Friday, October 16, 2009

Unplanned Suicide




By Frank Absher

If you’ve ever encountered a farmer watching his crops dying in the field due to a lack of nourishing rain, you know how radio station owners feel. The difference is, radio’s owners have done this to themselves.

Back when I started in radio, my inability to see the “big picture” of the business was a good thing. My job was to come in and do my air shift along with cutting spots and working on news.

It sounds simple enough, but being sheltered from the other stuff was good in that it allowed me, a complete neophyte who was still in college, to concentrate completely on my job. I taught myself how to prep for the show and perform whatever had to be done technically with the old equipment.

With each step up the professional ladder, I learned a little more about the business, and like most of my peers, I thought I knew a lot more than I actually did. My managers were all “people-oriented,” and they guided me through the rough spots and handled my know-it-all attitude by gently letting me know when I veered too far away from reality and practicality.

I never really thought of commercials as a negative thing. They were part of the job. Even when I was working at a medium market Top 40, we jocks all accepted spot breaks as an integral part of the program. One of the jocks there, the afternoon drive guy whose name has been submerged too deeply in my gray matter, showed me his grasp of the concept when he said, “Our job is to build up to the spot break, run the spots and then build up to the next one.”

That didn’t seem terribly blasphemous. It made sense. People may be tuning in to hear the personalities or the music, but our job was to keep those listeners through the spots so the commercials would be heard.

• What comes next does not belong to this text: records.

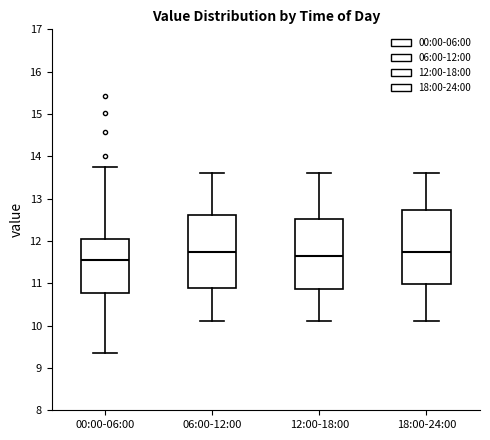

Reading left to right, transcribe this box plot: for each box, give where its median line is, the range the box spans, and where its two whiskers end, as read against the y-axis. The values are not printed on the chart, so give them approximately, as read against the axis.

00:00-06:00: median 11.5, box 10.8 to 12.1, whiskers 9.4 to 13.8
06:00-12:00: median 11.8, box 10.9 to 12.6, whiskers 10.1 to 13.6
12:00-18:00: median 11.7, box 10.9 to 12.5, whiskers 10.1 to 13.6
18:00-24:00: median 11.8, box 11.0 to 12.7, whiskers 10.1 to 13.6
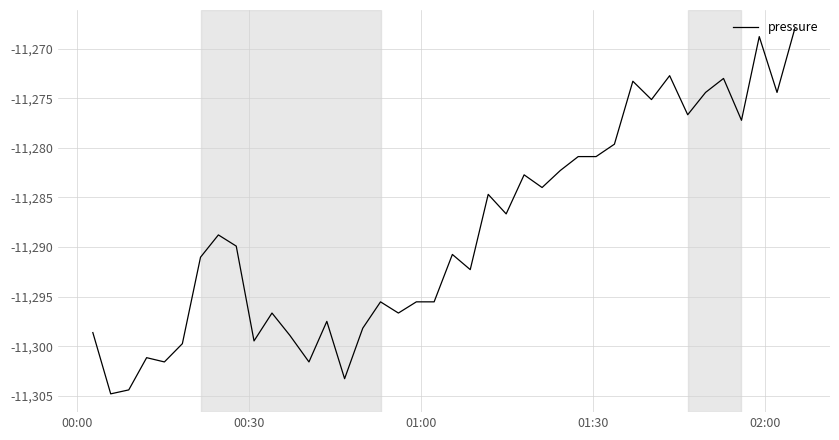

What is the average value?

-11288.4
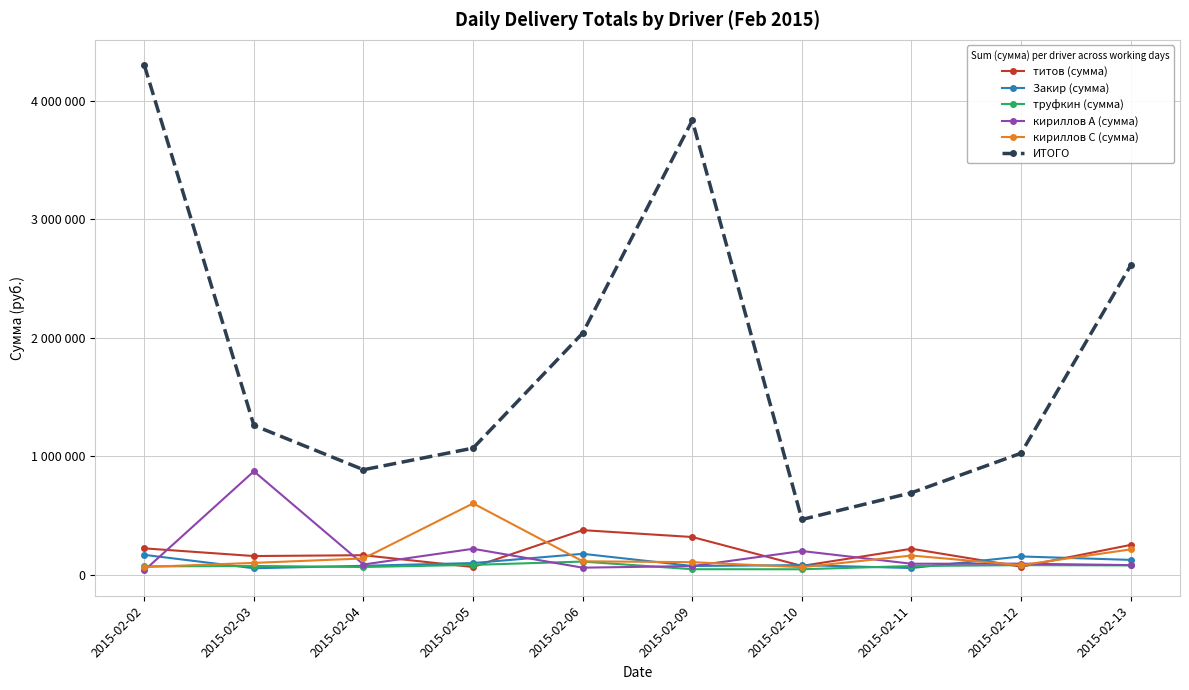

Does the chart have visible grid lines?

Yes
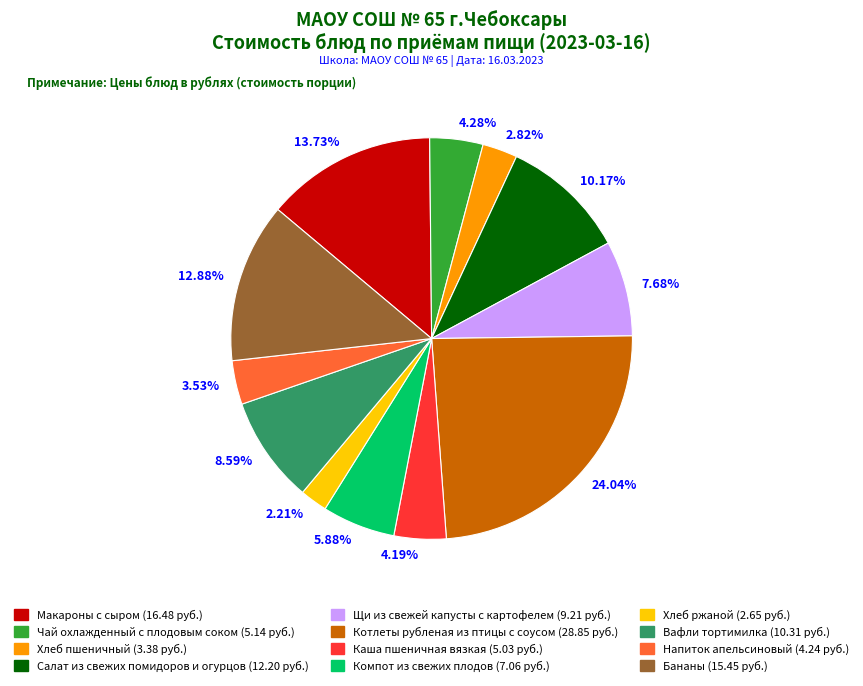

To the nearest percent, what percentage of the pie is Щи из свежей капусты с картофелем?

8%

It was only when I got to a large market that I encountered programmers’ animosity toward commercials. By then I’d also sold ads, so the “big picture” of the business was a lot more clear to me, but station management began to cave to the pleas of consultants and programmers.

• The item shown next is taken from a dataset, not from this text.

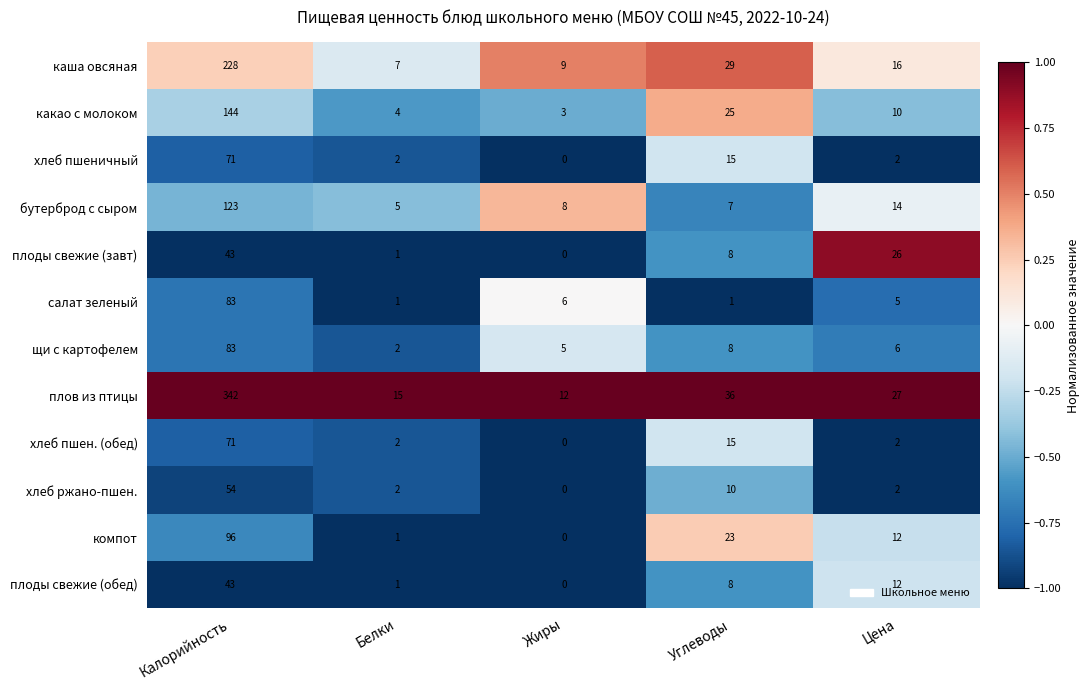

At which category is the sum across all series the highest?

Калорийность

Not everyone did this. At KMOX, GM Robert Hyland had a rule etched in stone: Spot breaks would run no longer than two minutes.

This was challenging, because the station ran a lot of spots. The folks in the traffic department had a rubber stamp they used very frequently on the logs that read, “This hour sold out.” That meant we had 18 minutes to run (22 minutes during elections and Christmas holidays). But all the announcers had to break after two minutes of spots to say something to the audience before more spots ran. Apparently KMOX was doing something right back then.

Today, thanks to the weak management, listeners are subjected to clusters of commercials that run far too long. Programmers were able to convince owners that listeners ran away in droves as soon as they heard the beginning of a commercial. The reasoning was then extrapolated to mean it would be fine to run 7 minutes’ worth of spots in a row since listeners were already gone.

That’s fine unless you’re an advertiser paying for commercials. That’s the “big picture” the radio owners ignored, and that’s why they’re wringing their hands and sobbing loudly about the terrible straits radio is in today.

Advertisers want their spots heard. They don’t want to be the last spot in a long cluster. It is reasonable to expect radio management to do their best to make sure the spots are heard by listeners.

That farmer, if he can make it through the winter, will try again next year to cultivate the crops and harvest them. Radio won’t, because now owners are listening to another ill-informed group: bean counters.

“Slash!” say the bean counters, so that’s what owners do. Instead of fertilizing the seeds known as “talent,” owners fired them. And promotion? That’s an unnecessary expense. (Try telling that to the folks to whom you’re pitching advertising.)

Soon there will be no crop of listeners to harvest, and radio owners will wring their hands and wonder why.